As with all the equipment from Marine Technical Concepts, this device is extremely well made and satisfaction is guaranteed. And, if you need to talk to either Leo or his brother Jeff, they "will" personally take your calls and spend the necessary time to answer questions and insure that you will be a happy and satisfied customer.

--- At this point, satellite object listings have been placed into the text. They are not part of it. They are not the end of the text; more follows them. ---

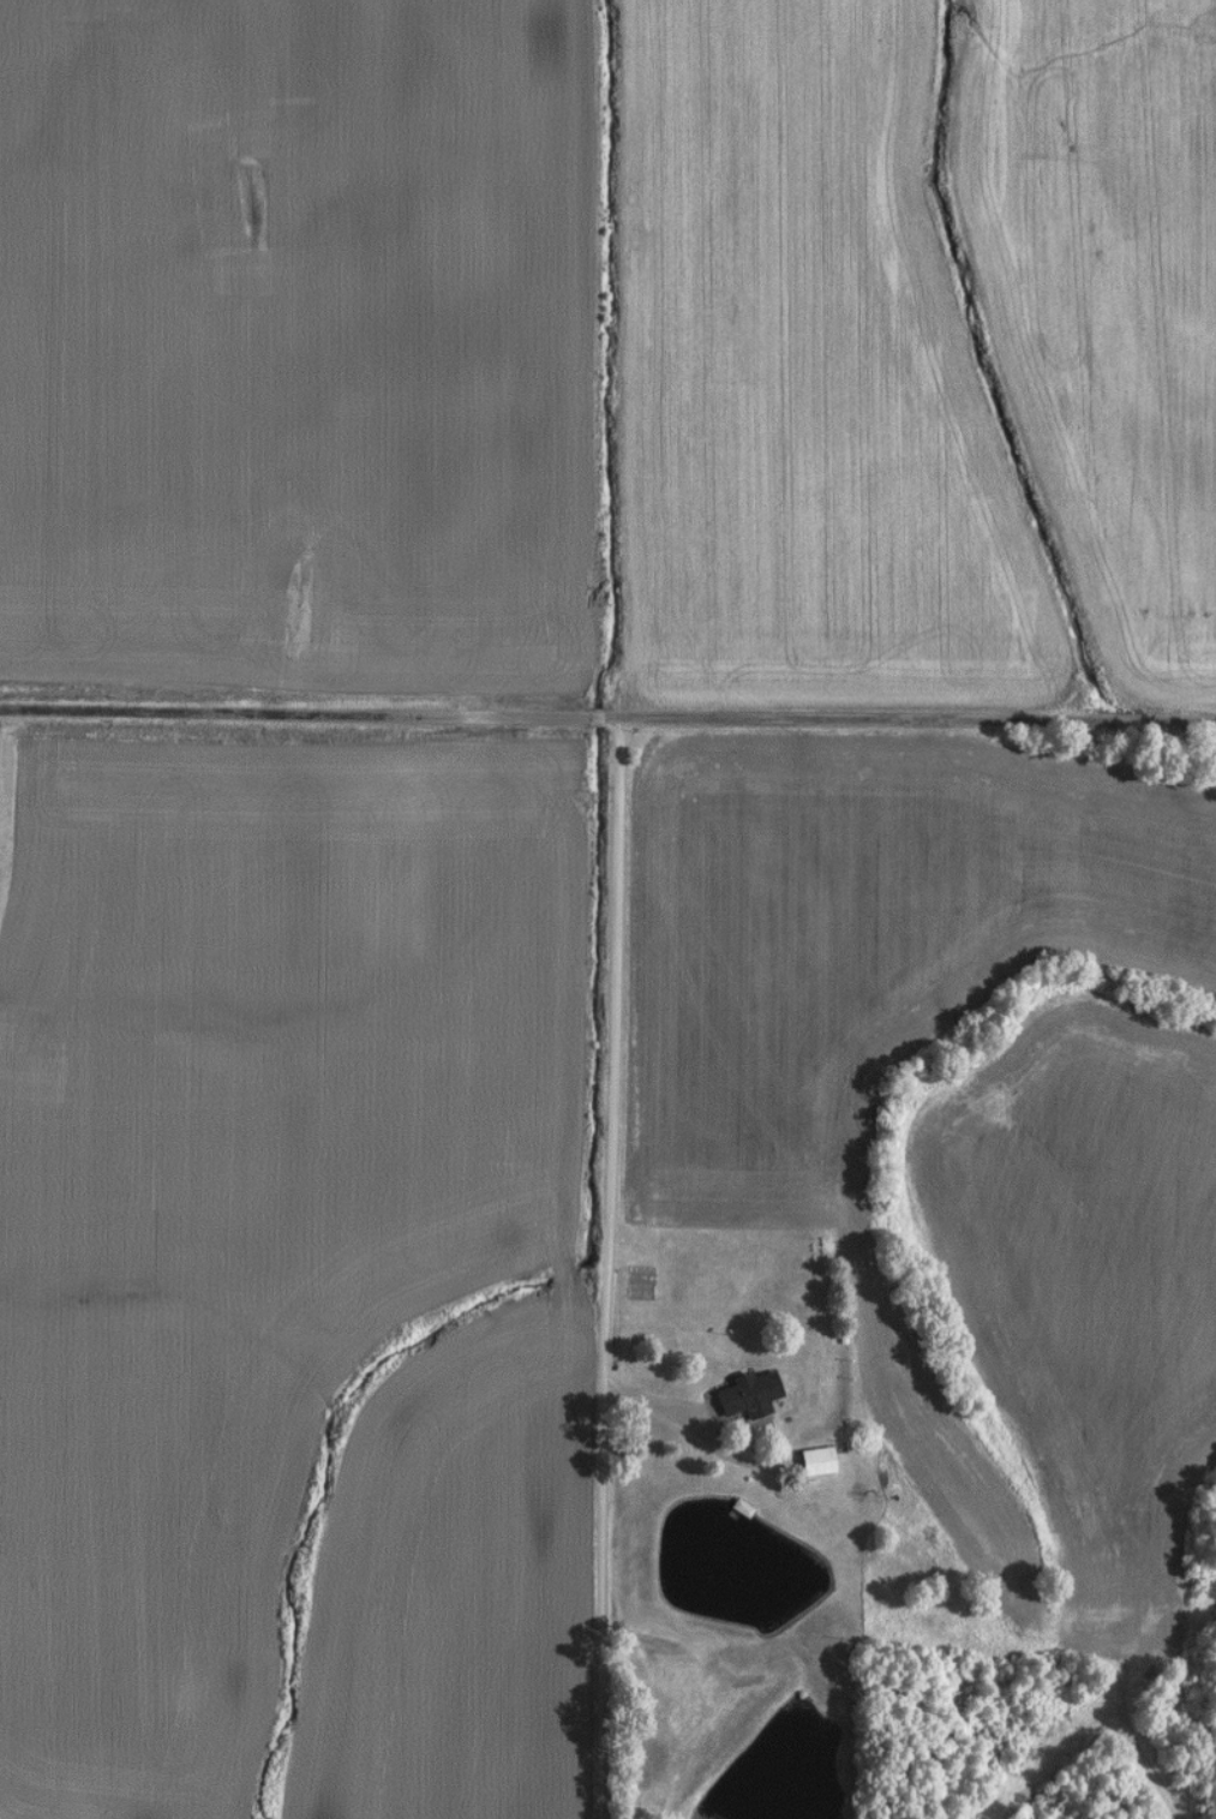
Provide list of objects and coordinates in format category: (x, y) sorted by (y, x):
road: (608, 716)
road: (611, 1267)
building: (741, 1392)
road: (669, 1411)
building: (809, 1461)

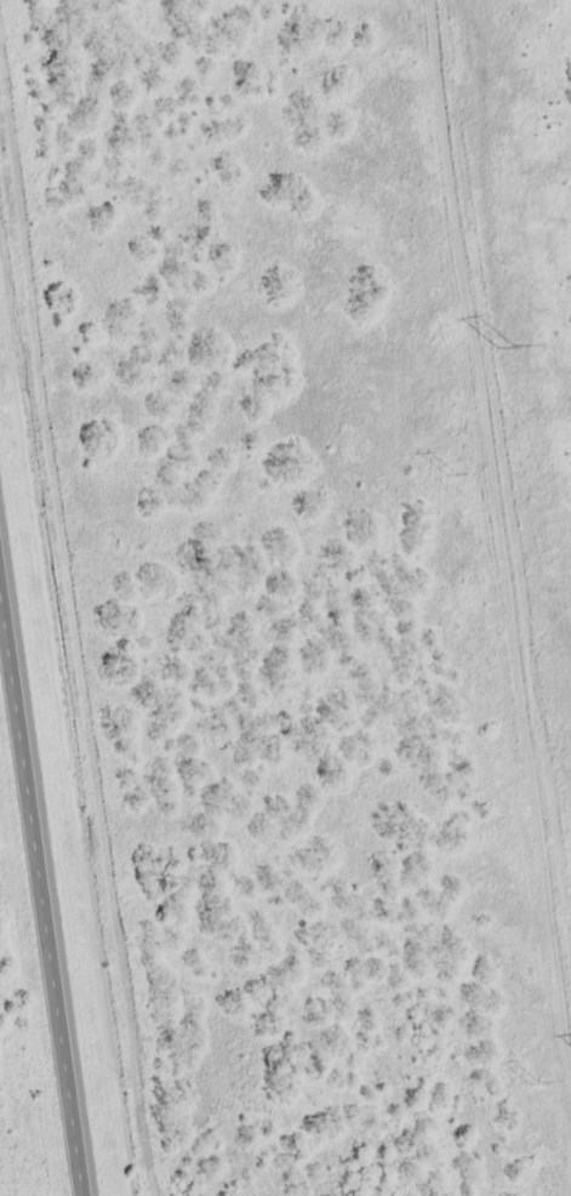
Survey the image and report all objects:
power tower: (504, 350)
power tower: (448, 473)
road: (42, 879)
power tower: (533, 1080)

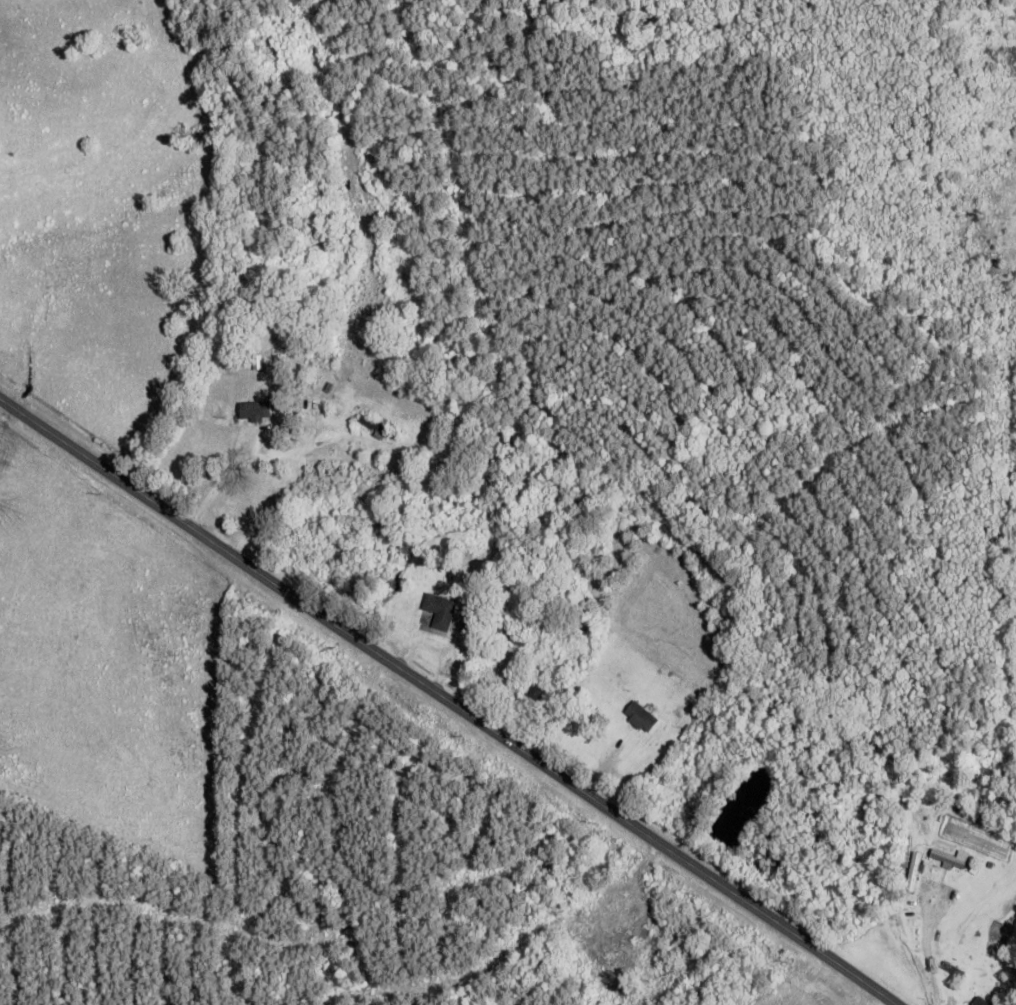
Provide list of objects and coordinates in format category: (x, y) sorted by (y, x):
building: (322, 359)
building: (257, 411)
building: (479, 551)
building: (438, 613)
building: (535, 690)
road: (449, 698)
building: (641, 717)
building: (907, 853)
building: (949, 894)
building: (627, 929)
road: (926, 945)

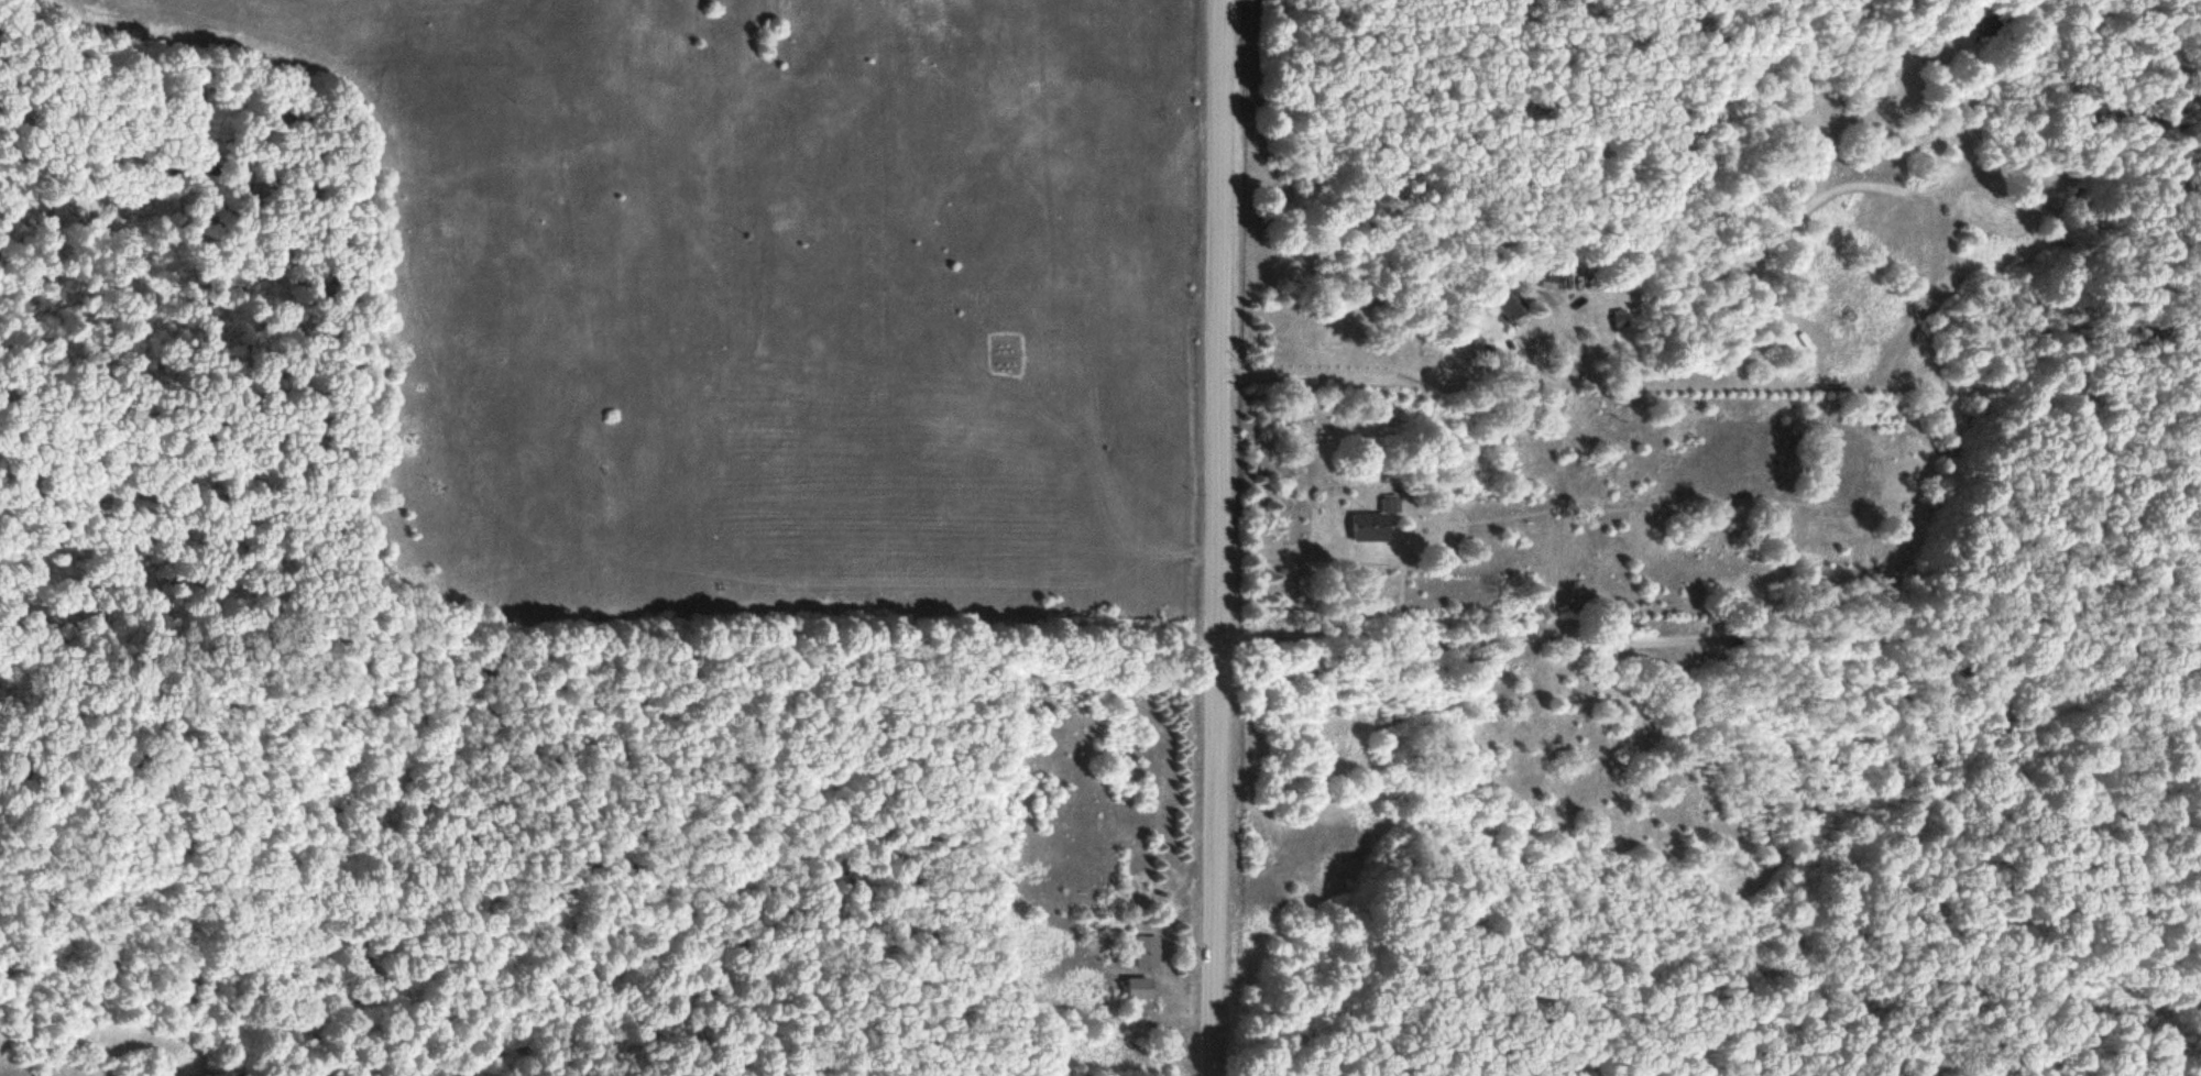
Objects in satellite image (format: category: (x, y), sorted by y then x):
building: (1372, 521)
road: (1220, 538)
road: (1710, 643)
building: (1143, 952)
building: (1131, 988)

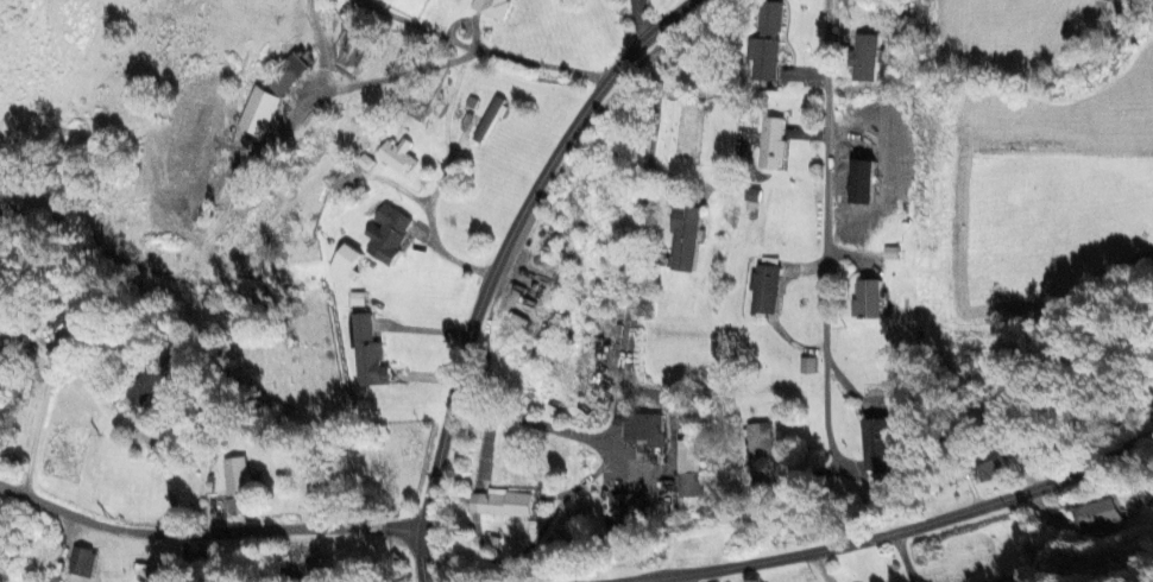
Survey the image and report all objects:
building: (487, 8)
road: (411, 25)
building: (764, 43)
building: (864, 58)
road: (542, 63)
road: (381, 78)
building: (264, 100)
building: (487, 121)
road: (446, 136)
building: (769, 143)
building: (395, 155)
building: (349, 172)
road: (785, 212)
building: (383, 233)
building: (682, 237)
building: (888, 253)
road: (459, 255)
road: (495, 258)
building: (341, 264)
building: (762, 290)
building: (865, 300)
road: (622, 313)
building: (65, 323)
building: (364, 354)
building: (804, 365)
building: (142, 386)
road: (37, 421)
building: (641, 429)
building: (757, 440)
building: (875, 445)
building: (985, 465)
building: (688, 469)
road: (158, 474)
building: (234, 476)
building: (499, 505)
building: (617, 510)
building: (1090, 515)
road: (896, 523)
road: (206, 529)
building: (78, 563)
road: (687, 578)

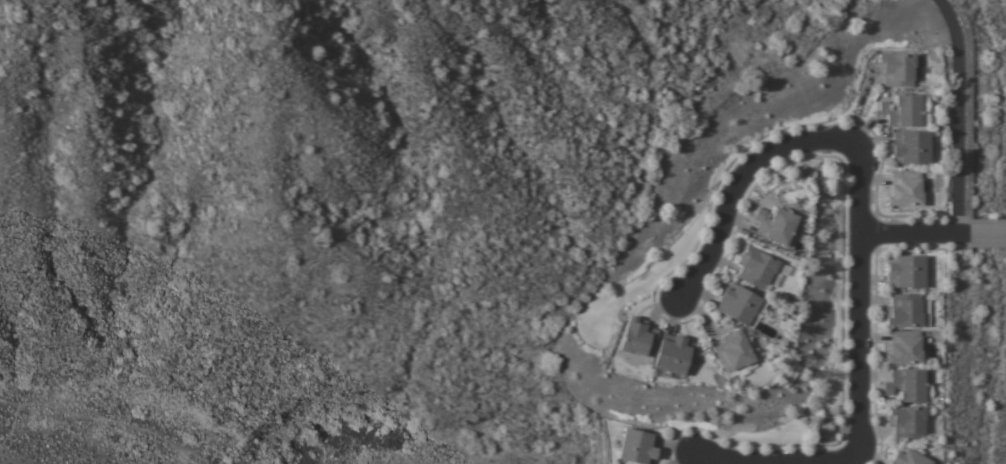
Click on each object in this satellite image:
building: (897, 69)
building: (903, 111)
road: (959, 115)
building: (911, 148)
road: (768, 152)
building: (904, 190)
building: (775, 225)
road: (914, 234)
road: (988, 234)
building: (756, 268)
building: (906, 271)
building: (740, 305)
building: (904, 311)
building: (638, 337)
building: (904, 348)
building: (733, 351)
building: (671, 355)
building: (907, 385)
building: (907, 421)
road: (857, 423)
building: (637, 447)
building: (908, 457)

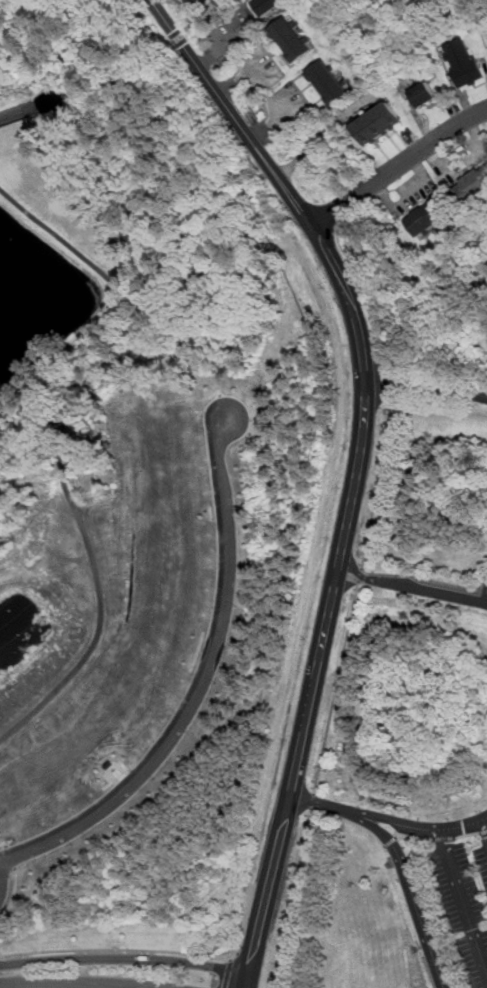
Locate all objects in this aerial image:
building: (266, 5)
building: (293, 37)
road: (222, 45)
building: (465, 64)
building: (329, 81)
building: (426, 96)
building: (379, 124)
road: (398, 162)
building: (474, 187)
building: (431, 217)
road: (427, 382)
road: (54, 445)
road: (384, 450)
road: (360, 468)
road: (362, 569)
road: (360, 575)
road: (412, 584)
parking lot: (484, 585)
road: (305, 597)
road: (198, 684)
road: (335, 687)
building: (42, 784)
road: (312, 800)
road: (310, 809)
road: (388, 818)
road: (485, 824)
road: (483, 831)
road: (466, 833)
road: (413, 835)
road: (442, 838)
road: (390, 841)
road: (3, 842)
road: (6, 843)
road: (301, 855)
road: (11, 856)
road: (2, 876)
road: (408, 887)
road: (11, 895)
parking lot: (466, 900)
road: (462, 903)
road: (115, 948)
road: (2, 953)
road: (125, 958)
road: (227, 975)
road: (82, 980)

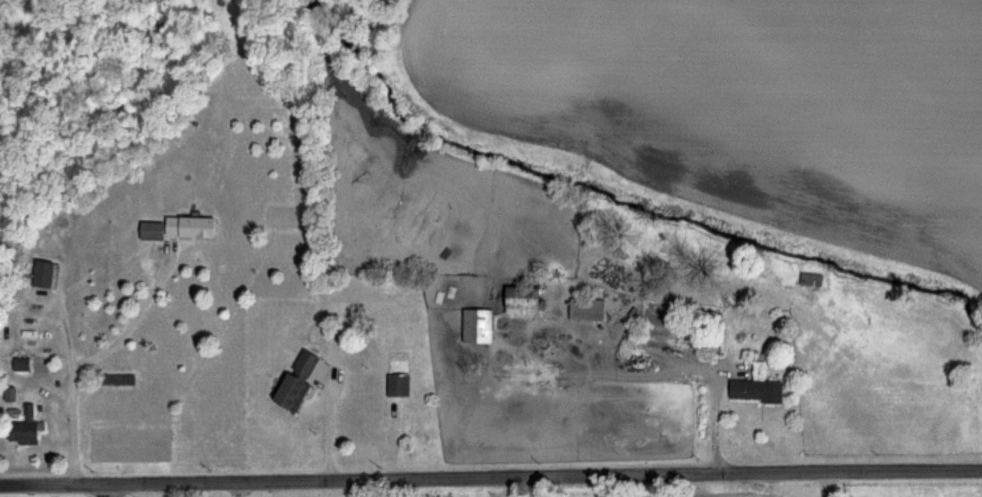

Before I close on the review of the Mini-Cal, I want to note that the unit does not come with a carbon dioxide bottle or regulator. These items are something you'll need to supply. I recommend purchasing a carbon dioxide bottle from your local welding supply company. Bottles come in different size, i.e., 5, 10, 15, 20 pound and larger. Since you're going to refill the bottle at some point in time, a local welding company may not want to refill a bottle they have no safety record on. It would also be more practical to purchase a regulator that is equipped with a "solenoid." For those of you that are not familiar with that term it is simply an electrical device that will shut off the gas flow when there is a power failure. If you purchase a regulator without a solenoid, carbon dioxide will continue to flow during a power outage. If this occurs, the water in both cylinders will be evacuated and the gas will eventually find its way to your aquarium introducing a large dose of carbon dioxide into the aquarium and result in a drastic pH drop.